Tentando por a casa em ordem. E em dia...
Manuel Valera, outro cubano a brilhar na cena do jazz
Por Luiz Orlando Carneiro
"A Ilha de Cuba produz, além de charutos e rum, excepcionais
pianistas de jazz que não devem ser rotulados, apenas, como especialistas no
chamado Afro-Cuban jazz. Os exemplos mais eloquentes são os magníficos Bebo
Valdés (1918-2013) e seu filho Chucho – este ainda ativo, aos 72 anos, e
detentor de nada menos do que oito grammies, conquistados entre 1979 e 2012.
Além dos já canonizados Valdés, gozam de justo prestígio, no
planeta jazz, mestres do teclado como Hilario Durán, Omar Soza e Gonzalo
Rubalcaba (Grammy winner com o CD Supernova, Blue Note, 2001). Mais
recentemente, foram elevados à categoria de rising stars (estrelas em ascensão)
os cubanos Aruán Ortiz, Roberto Fonseca, Fabián Almazan, Alfredo Rodriguez e
Manuel Valera - todos eles radicados nos Estados Unidos, com discografias já
significativas, e agendas cheias de compromissos em clubes e festivais.

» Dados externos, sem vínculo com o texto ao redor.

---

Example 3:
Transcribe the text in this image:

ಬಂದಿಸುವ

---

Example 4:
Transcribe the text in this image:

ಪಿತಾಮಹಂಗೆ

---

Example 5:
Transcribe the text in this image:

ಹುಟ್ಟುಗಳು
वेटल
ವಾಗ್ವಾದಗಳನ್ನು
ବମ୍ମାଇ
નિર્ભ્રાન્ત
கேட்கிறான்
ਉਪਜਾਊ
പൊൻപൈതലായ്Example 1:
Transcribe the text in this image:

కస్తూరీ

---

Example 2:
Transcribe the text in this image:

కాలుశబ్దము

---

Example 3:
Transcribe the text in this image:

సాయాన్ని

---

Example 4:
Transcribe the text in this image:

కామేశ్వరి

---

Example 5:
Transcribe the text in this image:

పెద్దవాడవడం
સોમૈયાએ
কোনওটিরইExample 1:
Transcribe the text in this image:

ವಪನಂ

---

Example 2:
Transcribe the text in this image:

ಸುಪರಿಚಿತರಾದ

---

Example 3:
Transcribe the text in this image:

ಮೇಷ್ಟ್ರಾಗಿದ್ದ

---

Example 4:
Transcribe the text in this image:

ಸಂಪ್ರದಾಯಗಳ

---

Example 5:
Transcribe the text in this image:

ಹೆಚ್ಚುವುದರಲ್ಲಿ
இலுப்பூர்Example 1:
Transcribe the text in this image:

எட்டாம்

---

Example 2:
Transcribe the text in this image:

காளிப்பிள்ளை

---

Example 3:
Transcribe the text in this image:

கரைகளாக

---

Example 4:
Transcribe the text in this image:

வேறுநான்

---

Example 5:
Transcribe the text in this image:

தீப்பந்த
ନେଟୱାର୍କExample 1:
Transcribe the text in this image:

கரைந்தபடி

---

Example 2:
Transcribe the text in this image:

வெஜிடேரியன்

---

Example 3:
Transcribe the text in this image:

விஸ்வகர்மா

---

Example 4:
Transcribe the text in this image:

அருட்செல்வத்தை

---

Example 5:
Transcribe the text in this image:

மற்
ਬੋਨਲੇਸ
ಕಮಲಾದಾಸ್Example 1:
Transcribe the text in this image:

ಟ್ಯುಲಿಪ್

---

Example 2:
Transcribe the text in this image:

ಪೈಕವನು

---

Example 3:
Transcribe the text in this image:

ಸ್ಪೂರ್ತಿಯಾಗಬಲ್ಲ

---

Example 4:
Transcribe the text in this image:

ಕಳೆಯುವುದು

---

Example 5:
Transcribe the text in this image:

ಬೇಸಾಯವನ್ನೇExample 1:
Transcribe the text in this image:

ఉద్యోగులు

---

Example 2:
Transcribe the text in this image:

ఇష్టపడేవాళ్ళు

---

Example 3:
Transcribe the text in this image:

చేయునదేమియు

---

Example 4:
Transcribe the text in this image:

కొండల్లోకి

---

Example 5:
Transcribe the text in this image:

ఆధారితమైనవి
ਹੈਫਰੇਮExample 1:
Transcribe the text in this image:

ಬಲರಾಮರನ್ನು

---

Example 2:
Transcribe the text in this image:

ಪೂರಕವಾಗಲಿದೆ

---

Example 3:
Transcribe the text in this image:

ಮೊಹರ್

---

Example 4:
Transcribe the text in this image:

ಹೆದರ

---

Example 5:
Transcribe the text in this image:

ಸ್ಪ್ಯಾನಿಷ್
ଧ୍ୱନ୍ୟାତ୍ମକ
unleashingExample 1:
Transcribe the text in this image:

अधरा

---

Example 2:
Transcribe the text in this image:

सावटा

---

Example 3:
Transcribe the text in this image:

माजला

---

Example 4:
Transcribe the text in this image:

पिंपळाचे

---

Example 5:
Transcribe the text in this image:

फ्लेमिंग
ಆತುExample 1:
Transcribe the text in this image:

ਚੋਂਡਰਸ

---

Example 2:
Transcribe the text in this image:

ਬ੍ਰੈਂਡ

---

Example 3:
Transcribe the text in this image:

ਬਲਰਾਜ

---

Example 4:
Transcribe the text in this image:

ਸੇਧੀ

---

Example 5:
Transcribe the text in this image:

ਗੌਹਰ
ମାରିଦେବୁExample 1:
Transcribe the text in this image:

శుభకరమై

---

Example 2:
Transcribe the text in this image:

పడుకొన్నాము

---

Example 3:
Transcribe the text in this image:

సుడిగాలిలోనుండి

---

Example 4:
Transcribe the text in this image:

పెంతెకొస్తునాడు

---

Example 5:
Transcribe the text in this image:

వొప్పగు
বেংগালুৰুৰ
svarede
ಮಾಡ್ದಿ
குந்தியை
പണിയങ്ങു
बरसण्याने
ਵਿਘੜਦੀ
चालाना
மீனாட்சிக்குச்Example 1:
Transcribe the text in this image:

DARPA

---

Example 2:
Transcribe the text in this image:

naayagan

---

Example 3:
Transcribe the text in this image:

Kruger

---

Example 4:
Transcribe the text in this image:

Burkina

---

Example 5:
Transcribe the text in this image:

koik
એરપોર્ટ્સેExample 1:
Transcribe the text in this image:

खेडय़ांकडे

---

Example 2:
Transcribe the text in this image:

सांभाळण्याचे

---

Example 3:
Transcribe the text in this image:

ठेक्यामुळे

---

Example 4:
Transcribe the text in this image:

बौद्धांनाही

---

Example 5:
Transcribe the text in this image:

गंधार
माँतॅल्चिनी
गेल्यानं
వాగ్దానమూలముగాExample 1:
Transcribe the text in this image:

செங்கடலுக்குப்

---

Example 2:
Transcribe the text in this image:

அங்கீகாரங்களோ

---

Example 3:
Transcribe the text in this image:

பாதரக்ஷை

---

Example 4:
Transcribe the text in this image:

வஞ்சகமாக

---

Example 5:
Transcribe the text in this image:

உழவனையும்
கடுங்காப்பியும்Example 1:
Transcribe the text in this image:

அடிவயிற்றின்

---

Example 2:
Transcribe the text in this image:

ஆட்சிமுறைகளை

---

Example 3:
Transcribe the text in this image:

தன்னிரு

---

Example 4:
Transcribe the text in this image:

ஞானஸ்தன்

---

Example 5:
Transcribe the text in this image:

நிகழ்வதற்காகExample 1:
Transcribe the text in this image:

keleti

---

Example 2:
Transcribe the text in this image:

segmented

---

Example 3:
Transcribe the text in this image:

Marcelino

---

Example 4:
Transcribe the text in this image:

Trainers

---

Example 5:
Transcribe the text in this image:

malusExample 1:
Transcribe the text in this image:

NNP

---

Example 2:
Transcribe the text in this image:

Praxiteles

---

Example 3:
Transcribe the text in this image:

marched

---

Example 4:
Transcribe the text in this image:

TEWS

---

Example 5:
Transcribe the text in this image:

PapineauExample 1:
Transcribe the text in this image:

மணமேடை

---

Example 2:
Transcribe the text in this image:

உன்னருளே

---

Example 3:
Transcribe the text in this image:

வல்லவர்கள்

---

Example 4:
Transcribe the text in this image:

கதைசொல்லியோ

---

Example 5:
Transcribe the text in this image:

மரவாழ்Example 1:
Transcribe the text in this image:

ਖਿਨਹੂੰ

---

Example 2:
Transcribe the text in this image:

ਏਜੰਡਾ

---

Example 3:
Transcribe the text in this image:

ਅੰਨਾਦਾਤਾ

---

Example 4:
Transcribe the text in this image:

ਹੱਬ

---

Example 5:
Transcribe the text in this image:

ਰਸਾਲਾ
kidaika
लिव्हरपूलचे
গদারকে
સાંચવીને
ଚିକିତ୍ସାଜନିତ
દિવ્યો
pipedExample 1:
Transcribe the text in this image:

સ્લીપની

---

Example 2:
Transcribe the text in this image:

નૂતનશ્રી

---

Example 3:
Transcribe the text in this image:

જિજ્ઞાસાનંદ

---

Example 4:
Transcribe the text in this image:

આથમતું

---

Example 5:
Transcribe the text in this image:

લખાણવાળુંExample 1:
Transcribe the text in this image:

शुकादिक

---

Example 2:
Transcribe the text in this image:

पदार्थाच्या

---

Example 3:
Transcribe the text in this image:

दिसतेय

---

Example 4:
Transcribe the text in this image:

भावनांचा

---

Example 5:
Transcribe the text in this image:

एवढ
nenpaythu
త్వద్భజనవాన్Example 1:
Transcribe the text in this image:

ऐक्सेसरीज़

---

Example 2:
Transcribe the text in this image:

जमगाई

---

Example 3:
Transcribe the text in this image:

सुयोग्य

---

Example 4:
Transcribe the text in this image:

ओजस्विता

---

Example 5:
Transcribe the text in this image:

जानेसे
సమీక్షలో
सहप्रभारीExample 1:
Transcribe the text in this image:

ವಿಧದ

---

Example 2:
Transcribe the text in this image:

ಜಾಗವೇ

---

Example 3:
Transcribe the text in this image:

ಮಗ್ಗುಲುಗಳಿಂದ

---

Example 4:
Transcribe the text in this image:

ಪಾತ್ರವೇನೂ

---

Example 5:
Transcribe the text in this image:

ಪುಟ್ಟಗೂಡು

O CD mais recente e relevante dessa turma mais nova, que se
formou nas até hoje afamadas escolas de música de Havana, é de Manuel Valera, e
tem o título de Self portrait (Mavo Records). É o oitavo álbum do pianista de
33 anos, mas o primeiro totalmente solo, na companhia – apenas – de um Steinway
restaurado de 1918. Os seus registros anteriores foram feitos à frente do New
Cuban Express, um sexteto decubop (Cuban bebop), tendo como principais
parceiros o saxofonista alto Yosvany Terry e o guitarrista Tom Guarna.
Self portrait é uma seleção de 13 faixas, das quais oito de
autoria do pianista, incluindo três “impromptus” (literalmente improvisos) nas
quais Valera exibe, especialmente, a sua intimidade com a música dita erudita,
aquela que estudou no conservatório: o nº 1 (4m40) é dedicado a George Gershwin
(1898-1937); o nº2 (2m30) a Erik Satie (1866-1925), o “minimalista” autor das
Gymnopédies; o nº3 (1m55), a Nicolas Slonimsky, compositor e maestro nascido na
Rússia, mas que emigrou cedo para os Estados Unidos, onde morreu, em 1995, aos
101 anos. Há também uma peça no mesmo espírito dos impromptus, intitulada,
simplesmente, Improvisation (2m25).
O virtuosismo clássico de Manuel Valera é ainda realçado na
articulação dos seus românticos arpejos, em contraste com o fraseado em
contraponto da outra mão, sobretudo em Spiral (5m55), Water (6m40) e Hope
(5m55). Mas na última faixa, Blues (3m40), o cubano de Havana, sediado em Nova York, é a própria
encarnação de um Bobby Timmons ou de um Red Garland.
Valera não poderia deixar de incluir num álbum intitulado
“Autorretrato” composições de ícones do teclado jazzístico que o marcaram ou o
influenciaram, de um modo ou de outro. E escolheu três preciosas joias que são
relapidadas com arte e engenho próprios, sem prejuízo de suas estruturas
melódico-harmônicas originais: Very early (5m35), de Bill Evans; Hallucinations
(3m40), de Bud Powell; Ask me now (6m30), de Thelonious Monk. (32)
Também fez questão de relembrar as melodias de dois boleros
que, certamente, ouviu muito em sua casa, quando garoto: Solamente una vez
(5m20), de Agustín Lara (1900-1970), e Las perlas de tu boca (5m15).
Na apresentação de Self portrait, Manuel Valera escreveu:
“Espero que este disco ajude a pintar, para o ouvinte, um retrato de onde estou
vindo e também para onde estou indo como pianista e compositor”."